Statistical parametric speech synthesis has significantly improved the quality and flexibility of speech synthesis systems. Its uses in dialect interpolation, singing synthesis, and other application areas is the subject of "Synthesizing Dialects, Faces, Singing Voices, Songbirds, and Famous Dead Actors", a talk by Michael Pucher of the Austrian Research Institute for Artificial Intelligence (OFAI). The talk is part of OFAI's 2023 Winter/Spring Lecture Series.
Members of the public are cordially invited to attend the talk in person (OFAI, Freyung 6/6/7, 1010 Vienna) or via Zoom on Wednesday, 1 March at 18:30 CET (UTC+1):
Meeting ID: 842 8244 2460
Talk abstract: During the last decades statistical parametric speech synthesis has significantly improved the quality and flexibility of speech synthesis systems. This development started with hidden Markov models (HMM) and then another big step of improvement in acoustic modeling and vocoding was made with deep neural networks (DNN). In this talk I will present a range of applications of statistical parametric speech synthesis that we have investigated. In the field of acoustic speech synthesis I will show how dialect interpolation can be realized, which allows for the generation of in-between language varieties. In audio-visual speech synthesis joint audio-visual modeling and visual control will be presented. In singing speech I will describe our work towards an opera style singing synthesis system that is trained on high quality opera singing data. A model for synthesis of singing birds will be presented that can control bird songs by symbolic input sequences. Finally, I will present a DNN-based synthesizer of a famous Austrian actor that we have built from audio book data, and that was used in a theater play. I will conclude my talk with an outlook on the future of speech synthesis technologies, remaining technical and possible societal challenges.

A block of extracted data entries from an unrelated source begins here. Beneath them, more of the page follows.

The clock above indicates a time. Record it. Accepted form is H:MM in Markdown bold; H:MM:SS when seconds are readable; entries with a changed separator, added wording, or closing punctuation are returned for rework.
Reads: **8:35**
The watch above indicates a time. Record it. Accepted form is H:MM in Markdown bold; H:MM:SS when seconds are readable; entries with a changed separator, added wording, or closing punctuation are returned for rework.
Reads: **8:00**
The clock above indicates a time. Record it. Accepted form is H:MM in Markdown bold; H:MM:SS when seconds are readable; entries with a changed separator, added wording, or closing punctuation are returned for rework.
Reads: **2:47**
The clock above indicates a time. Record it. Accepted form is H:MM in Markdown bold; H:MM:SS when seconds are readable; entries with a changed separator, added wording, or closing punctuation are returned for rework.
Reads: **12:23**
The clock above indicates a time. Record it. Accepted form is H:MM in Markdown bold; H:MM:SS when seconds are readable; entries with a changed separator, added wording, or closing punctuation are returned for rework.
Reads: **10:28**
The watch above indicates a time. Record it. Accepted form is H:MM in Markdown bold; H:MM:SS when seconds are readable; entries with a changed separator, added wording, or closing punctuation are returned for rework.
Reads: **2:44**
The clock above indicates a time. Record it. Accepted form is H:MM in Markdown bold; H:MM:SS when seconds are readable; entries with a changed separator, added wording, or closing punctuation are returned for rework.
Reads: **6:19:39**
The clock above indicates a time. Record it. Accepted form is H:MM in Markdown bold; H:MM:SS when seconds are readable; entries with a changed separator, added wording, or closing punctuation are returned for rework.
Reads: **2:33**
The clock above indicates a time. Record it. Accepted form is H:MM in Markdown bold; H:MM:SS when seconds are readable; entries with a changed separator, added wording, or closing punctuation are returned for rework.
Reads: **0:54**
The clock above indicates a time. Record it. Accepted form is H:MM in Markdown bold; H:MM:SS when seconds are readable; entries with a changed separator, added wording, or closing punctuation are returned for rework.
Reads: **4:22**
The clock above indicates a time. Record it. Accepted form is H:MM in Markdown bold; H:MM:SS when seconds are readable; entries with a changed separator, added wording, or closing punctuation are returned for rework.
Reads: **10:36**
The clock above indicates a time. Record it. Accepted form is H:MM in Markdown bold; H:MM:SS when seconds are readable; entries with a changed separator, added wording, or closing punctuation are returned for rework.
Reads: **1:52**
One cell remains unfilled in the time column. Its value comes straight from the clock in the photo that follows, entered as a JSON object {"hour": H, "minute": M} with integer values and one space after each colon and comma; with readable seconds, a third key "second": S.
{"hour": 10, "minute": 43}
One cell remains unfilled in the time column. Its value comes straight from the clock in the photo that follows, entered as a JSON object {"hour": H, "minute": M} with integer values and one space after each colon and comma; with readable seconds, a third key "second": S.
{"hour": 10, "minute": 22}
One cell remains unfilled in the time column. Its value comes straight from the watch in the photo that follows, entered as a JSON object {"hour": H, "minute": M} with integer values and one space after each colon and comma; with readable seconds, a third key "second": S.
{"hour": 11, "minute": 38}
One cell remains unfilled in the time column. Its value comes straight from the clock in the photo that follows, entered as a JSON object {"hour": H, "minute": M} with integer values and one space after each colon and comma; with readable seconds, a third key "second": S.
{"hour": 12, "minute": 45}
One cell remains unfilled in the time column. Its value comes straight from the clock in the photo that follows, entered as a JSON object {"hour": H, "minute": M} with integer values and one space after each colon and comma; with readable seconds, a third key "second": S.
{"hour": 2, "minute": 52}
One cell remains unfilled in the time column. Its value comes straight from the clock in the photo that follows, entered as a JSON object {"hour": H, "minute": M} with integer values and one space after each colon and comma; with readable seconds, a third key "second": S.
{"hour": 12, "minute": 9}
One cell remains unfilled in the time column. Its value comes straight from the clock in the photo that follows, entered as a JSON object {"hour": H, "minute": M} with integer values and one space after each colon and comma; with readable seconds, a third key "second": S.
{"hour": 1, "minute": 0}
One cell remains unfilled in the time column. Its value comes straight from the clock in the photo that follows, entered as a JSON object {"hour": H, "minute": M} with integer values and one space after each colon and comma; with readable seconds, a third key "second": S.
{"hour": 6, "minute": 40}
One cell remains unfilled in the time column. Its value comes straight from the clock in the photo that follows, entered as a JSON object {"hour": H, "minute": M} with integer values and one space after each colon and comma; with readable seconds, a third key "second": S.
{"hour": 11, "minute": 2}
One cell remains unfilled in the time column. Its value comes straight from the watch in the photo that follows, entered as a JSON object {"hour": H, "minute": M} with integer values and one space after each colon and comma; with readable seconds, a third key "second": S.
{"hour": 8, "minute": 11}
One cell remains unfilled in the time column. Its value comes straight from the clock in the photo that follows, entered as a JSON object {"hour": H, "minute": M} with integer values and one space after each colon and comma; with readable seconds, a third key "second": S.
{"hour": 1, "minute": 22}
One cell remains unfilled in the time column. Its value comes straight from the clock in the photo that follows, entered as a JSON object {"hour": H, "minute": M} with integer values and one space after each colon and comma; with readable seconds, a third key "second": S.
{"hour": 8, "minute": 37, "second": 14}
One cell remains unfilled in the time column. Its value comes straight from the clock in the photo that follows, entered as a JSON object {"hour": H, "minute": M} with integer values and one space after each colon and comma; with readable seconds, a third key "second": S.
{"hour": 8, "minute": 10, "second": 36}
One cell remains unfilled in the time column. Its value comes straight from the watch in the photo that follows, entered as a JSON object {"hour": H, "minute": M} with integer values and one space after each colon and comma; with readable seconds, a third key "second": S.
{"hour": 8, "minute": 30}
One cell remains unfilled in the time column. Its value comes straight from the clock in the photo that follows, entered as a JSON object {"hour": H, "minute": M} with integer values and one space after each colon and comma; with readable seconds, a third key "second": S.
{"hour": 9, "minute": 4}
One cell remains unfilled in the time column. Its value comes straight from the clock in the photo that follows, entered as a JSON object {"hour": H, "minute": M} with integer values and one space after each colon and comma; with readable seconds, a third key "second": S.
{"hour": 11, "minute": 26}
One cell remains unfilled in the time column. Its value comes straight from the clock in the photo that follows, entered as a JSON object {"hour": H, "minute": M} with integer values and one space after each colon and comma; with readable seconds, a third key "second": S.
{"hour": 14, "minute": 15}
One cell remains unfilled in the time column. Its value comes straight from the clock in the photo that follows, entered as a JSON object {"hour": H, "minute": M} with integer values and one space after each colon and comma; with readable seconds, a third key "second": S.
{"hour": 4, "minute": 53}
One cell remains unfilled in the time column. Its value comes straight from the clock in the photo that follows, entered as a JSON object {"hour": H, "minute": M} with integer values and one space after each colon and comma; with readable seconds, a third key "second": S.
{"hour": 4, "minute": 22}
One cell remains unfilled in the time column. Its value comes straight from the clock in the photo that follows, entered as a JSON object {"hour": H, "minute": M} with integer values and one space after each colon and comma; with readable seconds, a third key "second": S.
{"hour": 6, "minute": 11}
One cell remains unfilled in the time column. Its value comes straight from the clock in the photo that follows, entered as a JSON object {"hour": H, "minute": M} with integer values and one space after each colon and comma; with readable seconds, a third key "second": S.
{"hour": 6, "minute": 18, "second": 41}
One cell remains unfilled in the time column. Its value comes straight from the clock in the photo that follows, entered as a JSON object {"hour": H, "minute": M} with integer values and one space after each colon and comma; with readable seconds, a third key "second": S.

Speaker biography: Michael Pucher is Senior Researcher at the Austrian Research Institute for Artificial Intelligence (OFAI) and Senior Speech Technologist at Recognosco, Vienna, Austria. He obtained his doctoral degree (Dr.techn.) in Electrical and Information Engineering from Graz University of Technology in 2007. In 2017 he received the venia docendi in Speech Communication at Graz University of Technology with a habilitation thesis on Speech Processing for Multimodal and Adaptive Systems. His research interests are acoustic modeling for speech recognition, semantic language modeling, speech synthesis for language varieties, persona design for speech-based systems, multimodal and spoken dialog systems, audio-visual speech synthesis, synthesis of singing, synthesis of animal vocalisations, digital phonetics, and sociophonetics. He has also made significant contributions in the area of speaker verification spoofing, where we showed how adaptive synthesizers can spoof a speaker verification system.